Тимотея вновь стали захлестывать длинные волны стыда, жгучее ощущение собственной неполноценности и вины. Они погружали его в безмолвие, увлекали на окольные тропы, где редко встретишь человека. Ледник с его нацеленными вниз сосульками снова стал его постоянным убежищем, храмом безопасности и той уверенности, которую дает уединение. Поэтому редкие вспышки бунта выглядели как выброс мощной энергии, не признающей ни изгойства, ни соглашательства с миром, каков он есть. Они выливались в пронзительные вопли и скулеж, беспричинные, ни к чему не относимые, смешные в своем отрыве от чего бы то ни было. Как-то еще более студеной зимой, когда сосульки долгое время свисали с крыш и не таяли, дети и взрослые вечерами катались на санках с крутой горы там, где пролегала тропа. Местами она была раскатана до зеркальности. Были здесь повороты, с которых можно было запросто влететь в сугроб или в ствол дерева, если этому не препятствовал снежный бруствер. В конце пути, где спуск переходил в пригородное плато, на крутом повороте стоял фонарный столб. Ледовая поверхность в этом месте была особенно гладкой, по обе стороны катка собралась толпа. Тех саночников, чьи башмаки не были как следует подбиты острыми гвоздями, прямиком выносило на доски забора или в сугроб. Поднимаясь в гору и таща за собой салазки, Тимотей увидел в галдящей толпе Соню, которая училась двумя классами старше и которая никогда, разумеется, в своей юной девичьей заносчивости не обращала на Тимотея внимания. И так уж суждено было случиться, что он, подхлестываемый дополнительным ночным задором, помчался на санках вниз и на полной скорости врезался в столб [5] А чем еще это все могло кончиться, если подошвы его башмаков из свиной кожи, растоптанные, раскисшие от долгой носки, уподобились тряпке и совершенно не годились для сколько-нибудь эффективного торможения? Если бы в них остался хоть один гвоздь! (Примеч. автора.)

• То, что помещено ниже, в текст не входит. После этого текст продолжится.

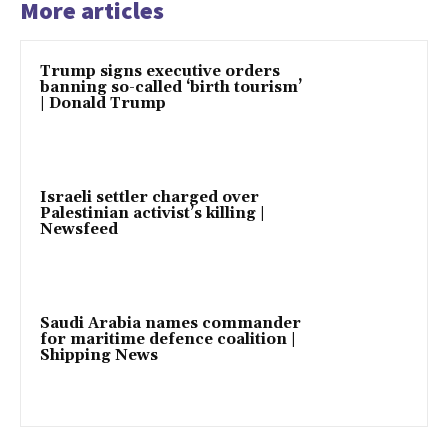
More articles
Trump signs executive orders
banning so-called ‘birth tourism’
| Donald Trump
Israeli settler charged over
Palestinian activist’s killing |
Newsfeed
Saudi Arabia names commander
for maritime defence coalition |
Shipping News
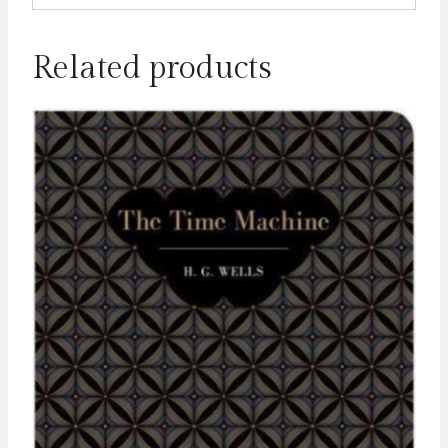
Related products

. Салазки разлетелись в щепки, колено прошила раскаленная игла, лицо залила слепящая кровь. Он потерял сознание и потом, сидя на чужих санках, уже не помышлял о Соне. Сломанный нос и деформированные пазухи на несколько недель разлучили его с тромбоном и даже со скрипкой. Чтобы довершить картину его несчастья, надо сказать, что все произошло именно в тот день, когда он дал себе зарок завтра же начать серьезные занятия, по нескольку часов кряду, причем относилось это и к тромбону, и к скрипке, ведь без хорошего владения инструментом — а чтобы освоить его как следует, надо работать и работать — ни о какой музыке не могло быть и речи.